A time series is defined as a sequence of observations ordered in time [7]. In general, observations close together in time will be more correlated than observations further apart [8]. This is one of the features that distinguishes time series data from non-temporal data, in which there is no natural ordering of the observations [7, 9].
Therefore, the techniques used in time series analysis must account for this temporal correlation. In addition, the nature of time series data also includes some characteristics that make their analysis difficult, such as, large volumes of data, high dimensionality and continuous updating [7].
It should be noted that in real-life scenarios, it is common that the system to be monitored is complex and needs to be described using more than one temporal variable. In this case, apart from the temporal correlation between the observations of each  variable, inter-correlations between the variables can also exist. Consequently, all the variables need to be considered together in order to analyze the complete system. To face these situations, multivariate time series (MTS) are defined. A MTS is a set of univariate time series which provides information about a complex system.
The importance of this kind of data lies in the fact that nowadays, they can be extracted from any component that contains sensors and whose operation is monitored.
For this reason, in the past few years, the use of techniques to extract the knowledge and useful information from this type of temporal data has increased.

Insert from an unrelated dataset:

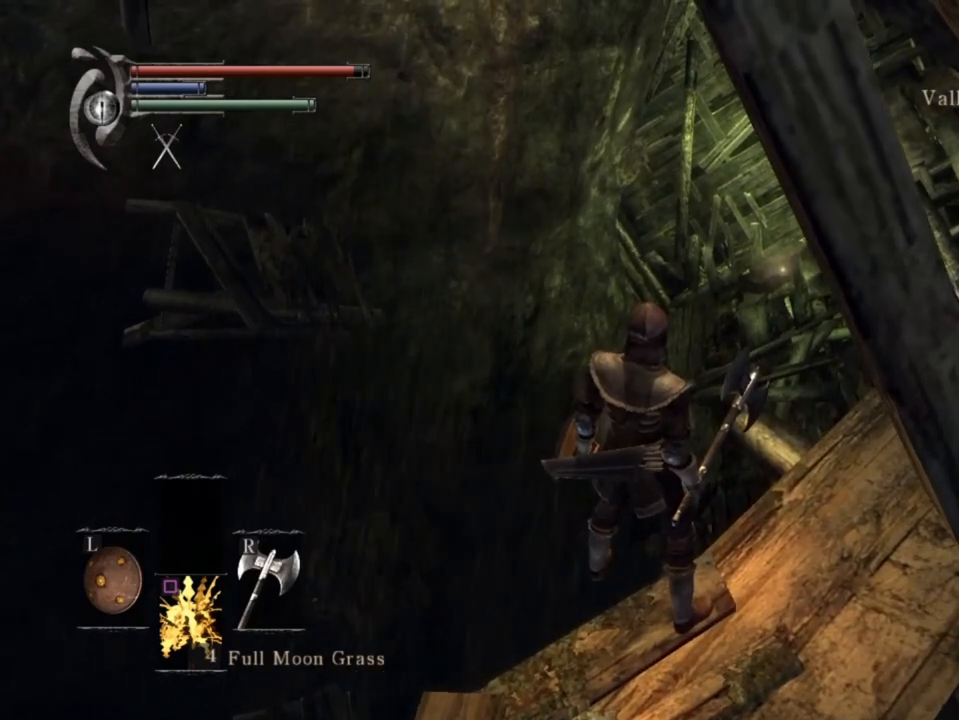
{"buttons": [], "left_stick": "center", "right_stick": "center", "events": []}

Specifically, a whole field of research, called time series data mining, has been devoted to  extending classical machine learning tasks and algorithms to time series data and to creating new specific algorithms. Among the most important tasks that have been studied with time series are the following: time series forecasting [10], clustering [7], classification [11], temporal pattern discovery [12], rule discovery [10], segmentation [13], and anomaly detection [4].
The research shown in this dissertation will focus on anomaly detection in multivariate time series. Although it is a general problem with diverse applications, in this case, the target will be the anomaly detection in the operation of industrial systems.
In these scenarios it is common to have a set of example time series where correct and abnormal operation series are identified (labeled). Consequently, the MTS anomaly detection problem will be approached as a supervised MTS classification (MTSC) problem.
Thus, the objective will be to learn a classifier that is able  to distinguish between correct operation and abnormal operation time series.
Apart from the inherent difficulty of the anomaly detection problem in MTS, anomaly detection in industrial systems involves the following additional challenges that must also be taken into account:
• Streaming data. In real system monitoring scenarios, data is continuously arriving and almost immediate processing of the incoming time series streams is required. Once the new series is examined and according to the obtained results, it is necessary to react in a particular way as soon as possible, e.g. by issuing a
malfunction alert. Therefore, the learning methodology should take this scenario into account.
• High dimensionality. In complex industrial systems it is common to have a high number of sensors to analyze. This high dimensionality will require high computational time and resources, which contrasts with the requirements of a streaming
scenario. In addition, the large number of variables can complicate the analysis and even make the anomaly detection results less accurate [14]. Several variables, represented as univariate time series in this case, might be redundant in the presence of others, not provide relevant information to perform the target task. Therefore, being able to select only the relevant time series for  classification can be decisive and can improve the final results [15]. For all these reasons, the existing methods for feature subset selection will be investigated, specifically in the field of multidimensional time series classification.
• Imbalance. The anomaly detection problem addressed from a supervised approach is usually inevitably linked to the class imbalance problem, since the malfunctions that cause anomalies are usually rare. Most of the available time series will refer to the machine in normal operation, as opposed to a very small
percentage of them in which the machine operation has been malfunctioning.
These imbalanced scenarios suppose a problem for traditional models, which implicitly assume equally distributed classes, and are prone to generate biased values in favor of the majority class. This implies that the prediction of the minority class presents low precision or, equivalently, that anomalies remain  largely undetected. Consequently, another key aspect of the research will be to work on multivariate time series classifiers that are able to cope with class imbalance.
• Degradation. In real scenarios where the aim is to predict a failure through continuous monitoring and anomaly detection, it must be taken into account that, prior to a failure, the system undergoes a certain degradation. At some point, the system’s normal operation is altered and gradually deteriorates until the failure occurs. In most cases, information about when the system breaks down is available.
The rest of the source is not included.